=== TASK INSTRUCTIONS ===
Pull out every line of text from the records below and repeat each one without changes. Leave the pictures out of your answer.

(Extracted page text data)
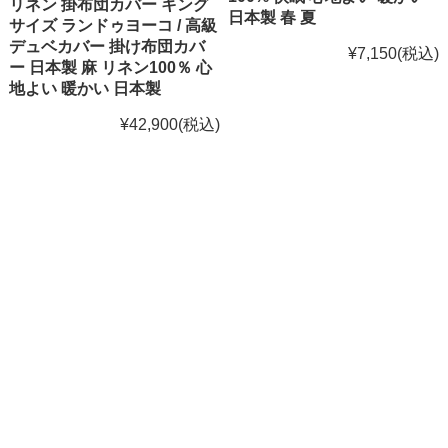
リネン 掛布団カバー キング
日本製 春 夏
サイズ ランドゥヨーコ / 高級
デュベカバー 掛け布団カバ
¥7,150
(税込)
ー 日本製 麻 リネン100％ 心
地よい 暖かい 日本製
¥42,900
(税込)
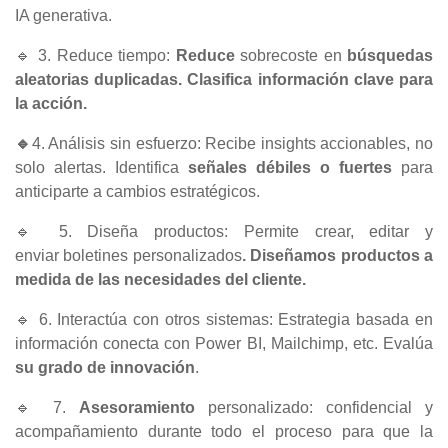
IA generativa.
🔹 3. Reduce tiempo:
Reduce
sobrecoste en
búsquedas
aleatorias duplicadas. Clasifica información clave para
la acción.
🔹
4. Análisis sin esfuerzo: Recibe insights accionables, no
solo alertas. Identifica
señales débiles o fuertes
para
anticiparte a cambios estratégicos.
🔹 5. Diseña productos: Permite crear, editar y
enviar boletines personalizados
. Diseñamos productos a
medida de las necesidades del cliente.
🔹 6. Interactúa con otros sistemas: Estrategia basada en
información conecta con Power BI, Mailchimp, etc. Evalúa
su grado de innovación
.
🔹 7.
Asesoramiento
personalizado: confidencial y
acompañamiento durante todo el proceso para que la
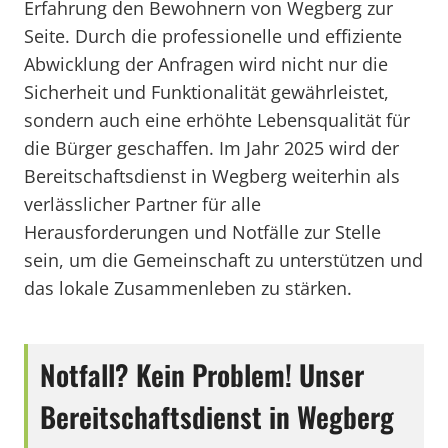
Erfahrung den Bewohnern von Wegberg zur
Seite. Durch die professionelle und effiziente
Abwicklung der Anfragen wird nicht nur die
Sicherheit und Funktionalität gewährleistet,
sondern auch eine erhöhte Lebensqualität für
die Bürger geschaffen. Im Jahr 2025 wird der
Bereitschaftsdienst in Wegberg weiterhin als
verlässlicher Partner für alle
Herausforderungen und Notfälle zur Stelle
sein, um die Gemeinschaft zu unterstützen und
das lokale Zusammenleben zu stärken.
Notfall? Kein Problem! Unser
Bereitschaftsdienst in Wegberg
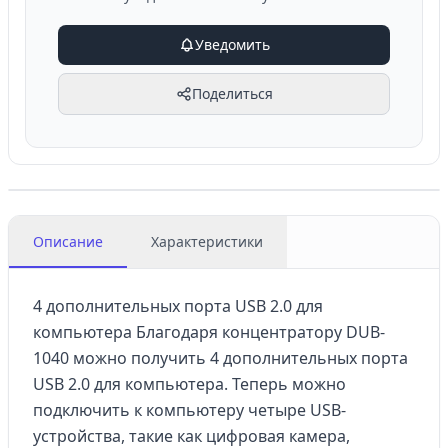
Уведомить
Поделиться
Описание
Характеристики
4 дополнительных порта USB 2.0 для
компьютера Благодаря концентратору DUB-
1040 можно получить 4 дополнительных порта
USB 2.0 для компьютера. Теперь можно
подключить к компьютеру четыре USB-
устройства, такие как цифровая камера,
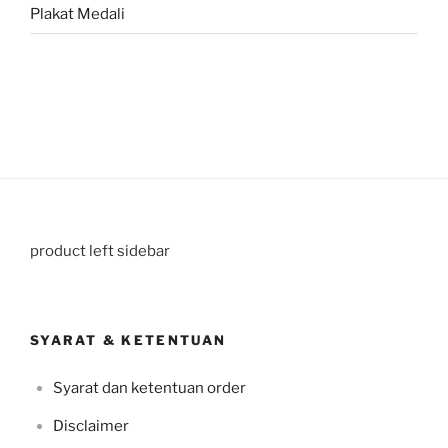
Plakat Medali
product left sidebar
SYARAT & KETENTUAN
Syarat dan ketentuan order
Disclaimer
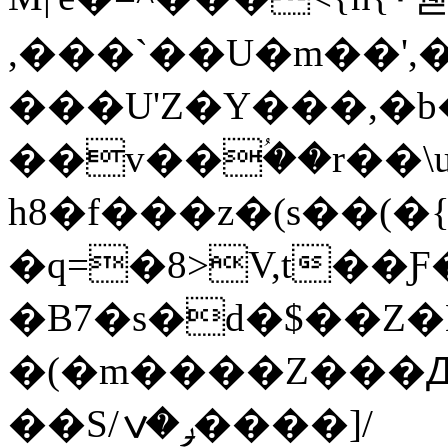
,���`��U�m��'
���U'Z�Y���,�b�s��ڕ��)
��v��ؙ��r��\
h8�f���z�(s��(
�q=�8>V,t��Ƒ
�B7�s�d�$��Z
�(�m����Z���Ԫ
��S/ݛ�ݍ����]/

=== FINISHED TASK ===
リネン 掛布団カバー キング
日本製 春 夏
サイズ ランドゥヨーコ / 高級
デュベカバー 掛け布団カバ
¥7,150
(税込)
ー 日本製 麻 リネン100％ 心
地よい 暖かい 日本製
¥42,900
(税込)
IA generativa.
🔹 3. Reduce tiempo:
Reduce
sobrecoste en
búsquedas
aleatorias duplicadas. Clasifica información clave para
la acción.
🔹
4. Análisis sin esfuerzo: Recibe insights accionables, no
solo alertas. Identifica
señales débiles o fuertes
para
anticiparte a cambios estratégicos.
🔹 5. Diseña productos: Permite crear, editar y
enviar boletines personalizados
. Diseñamos productos a
medida de las necesidades del cliente.
🔹 6. Interactúa con otros sistemas: Estrategia basada en
información conecta con Power BI, Mailchimp, etc. Evalúa
su grado de innovación
.
🔹 7.
Asesoramiento
personalizado: confidencial y
acompañamiento durante todo el proceso para que la
Erfahrung den Bewohnern von Wegberg zur
Seite. Durch die professionelle und effiziente
Abwicklung der Anfragen wird nicht nur die
Sicherheit und Funktionalität gewährleistet,
sondern auch eine erhöhte Lebensqualität für
die Bürger geschaffen. Im Jahr 2025 wird der
Bereitschaftsdienst in Wegberg weiterhin als
verlässlicher Partner für alle
Herausforderungen und Notfälle zur Stelle
sein, um die Gemeinschaft zu unterstützen und
das lokale Zusammenleben zu stärken.
Notfall? Kein Problem! Unser
Bereitschaftsdienst in Wegberg
Уведомить
Поделиться
Описание
Характеристики
4 дополнительных порта USB 2.0 для
компьютера Благодаря концентратору DUB-
1040 можно получить 4 дополнительных порта
USB 2.0 для компьютера. Теперь можно
подключить к компьютеру четыре USB-
устройства, такие как цифровая камера,
Plakat Medali
product left sidebar
SYARAT & KETENTUAN
Syarat dan ketentuan order
Disclaimer
,���`��U�m��'
���U'Z�Y���,�b�s��ڕ��)
��v��ؙ��r��\
h8�f���z�(s��(
�q=�8>V,t��Ƒ
�B7�s�d�$��Z
�(�m����Z���Ԫ
��S/ݛ�ݍ����]/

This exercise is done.